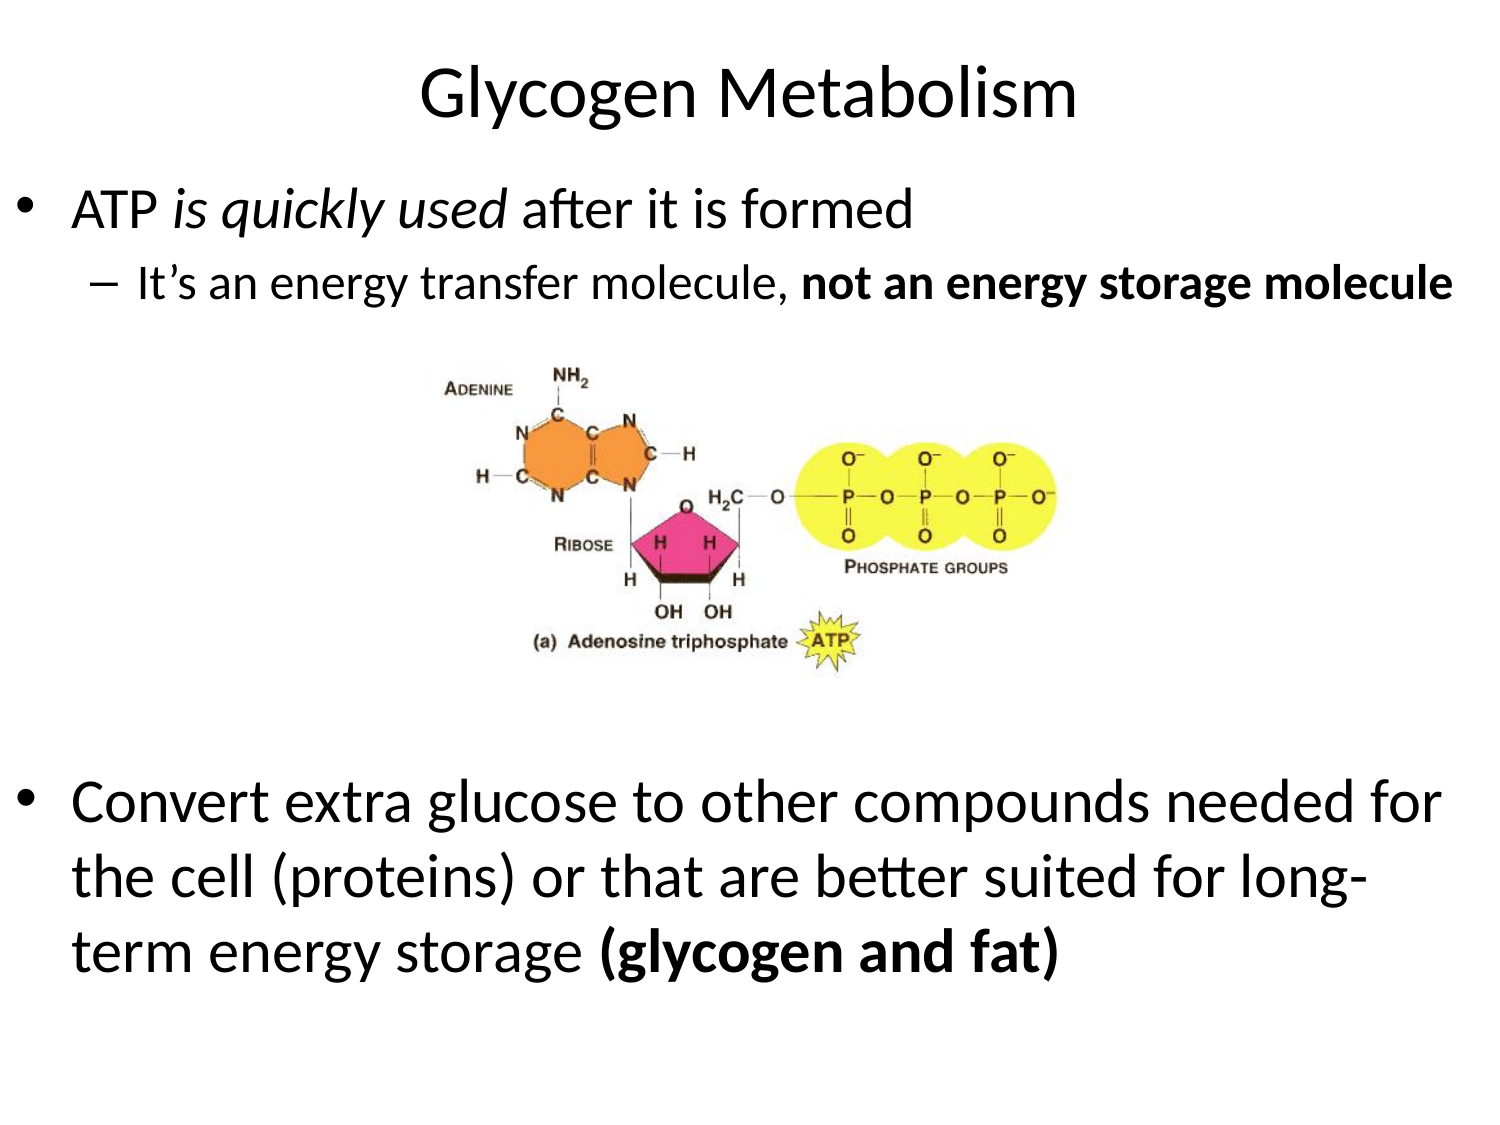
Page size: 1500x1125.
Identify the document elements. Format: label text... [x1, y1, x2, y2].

title Glycogen Metabolism [0, 0, 1500, 162]
list ATP is quickly used after it is formed It’s an energy transfer molecule, not an energy storage molecule Convert extra glucose to other compounds needed for the cell (proteins) or that are better suited for long-term energy storage (glycogen and fat) [0, 162, 1500, 1075]
picture [430, 346, 1077, 678]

Work item:
The expected answer is an exact copy of the lines beginning at the one with "Identify the document" and running to the end of the entries above.

Written response:
Identify the document elements. Format: label text... [x1, y1, x2, y2].

title Glycogen Metabolism [0, 0, 1500, 162]
list ATP is quickly used after it is formed It’s an energy transfer molecule, not an energy storage molecule Convert extra glucose to other compounds needed for the cell (proteins) or that are better suited for long-term energy storage (glycogen and fat) [0, 162, 1500, 1075]
picture [430, 346, 1077, 678]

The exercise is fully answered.